Káğıt üstünde çok doğru, çok medeni ve çok demokratik bir bakış. Olay orada bitse, mesele yok.
Oysa bitmiyor. Çünkü Türkiye’nin kendine özgü gerçekleri var. Bunların başında da laik sistemde açılacak en küçük gedikten şeriat tehlikesinin girmesi tehlikesi geliyor.
Bunu Deniz Baykal da bilir. Bildiği halde öyle hareket ettiğine göre, 28 Mart 2009 tarihinde yapılacak yerel yönetim seçimlerinde türbanlı, çarşaflı kesimden oy almak için bu şovu yapmış olamaz mı?
O takdirde karşımıza başka sorular çıkıyor:
Ya CHP yönetimi -Kurultay’dan sonraki en yetkili organ olan Parti Meclisi’nin haberi olmadan- çok önemli bir politika değişikliği yapmış ve "türban"ı artık sorgulamamaya karar vermiştir. Yahut da "seçim taktiği" sayılacak bu şovla yetinecektir.

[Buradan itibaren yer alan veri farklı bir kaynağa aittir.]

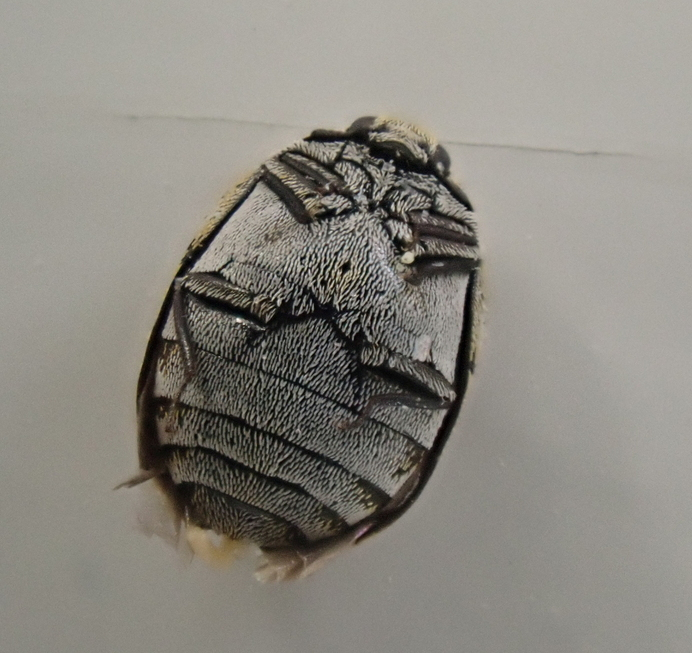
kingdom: Animalia
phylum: Arthropoda
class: Insecta
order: Coleoptera
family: Dermestidae
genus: Anthrenus
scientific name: Anthrenus verbasci
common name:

İkincisi söz konusuysa, 22 Temmuz öncesindeki türbanlı genç kız afişleri ne kadar işe yaradıysa, bu defaki de en çok o kadar işe yarar. Daha doğrusu hiç işe yaramaz.
Çünkü aklı olan hiç kimse "aslı" orada iken "taklit" mala itibar etmez.
O nedenle CHP seçim kazanmak için AKP’ye benzeyeceğine, laiklik ilkesinden ödün vermeden çarşaflılar dahil toplumun geniş kesiminin desteğini kazanacak politika üretmeyi öğrenmelidir.
Bu zor geldiği için kolaycılığa kaçmak ne CHP’yi iflah eder ne de Baykal’ı.
Yok o değil de birinci ihtimalden söz ediyorsak, o takdirde CHP’nin bu noktaya gelmeden önce bazı temel soruları bugüne kadar olduğundan farklı şekilde yanıtlamış olması gerekir:
Örneğin "türban"ın(veya çarşafın) CHP kimliğinin temel çizgisi olan Atatürk devrimleri ile çatışan bir boyutu bulunmadığı sonucuna varılmışsa bu politika değişikliği -kanımızca savunulması imkánsız olsa da- anlaşılabilir. Nihayet "CHP ile AKP arasında fark kalmadı" der, bitirirsiniz.
Sadece onu değil, Atatürk devrimlerinin kazanımlarını da toprağa gömer, unutursunuz. Çünkü "türban ve çarşafın" sadece sokakta değil, okullarda ve kamu kurumlarında da geçerli bir kıyafet olduğunu kabul edip, sesinizi kesmeniz gerekir.
Bu yaşamımızın her alanı şer’i kuralların istilasına uğramış bir Türkiye’ye doğru tüm hızımızla gideriz.
Hani şimdi milletvekili olan Ömer Dinçer’in istediği Türkiye vardı ya, ona!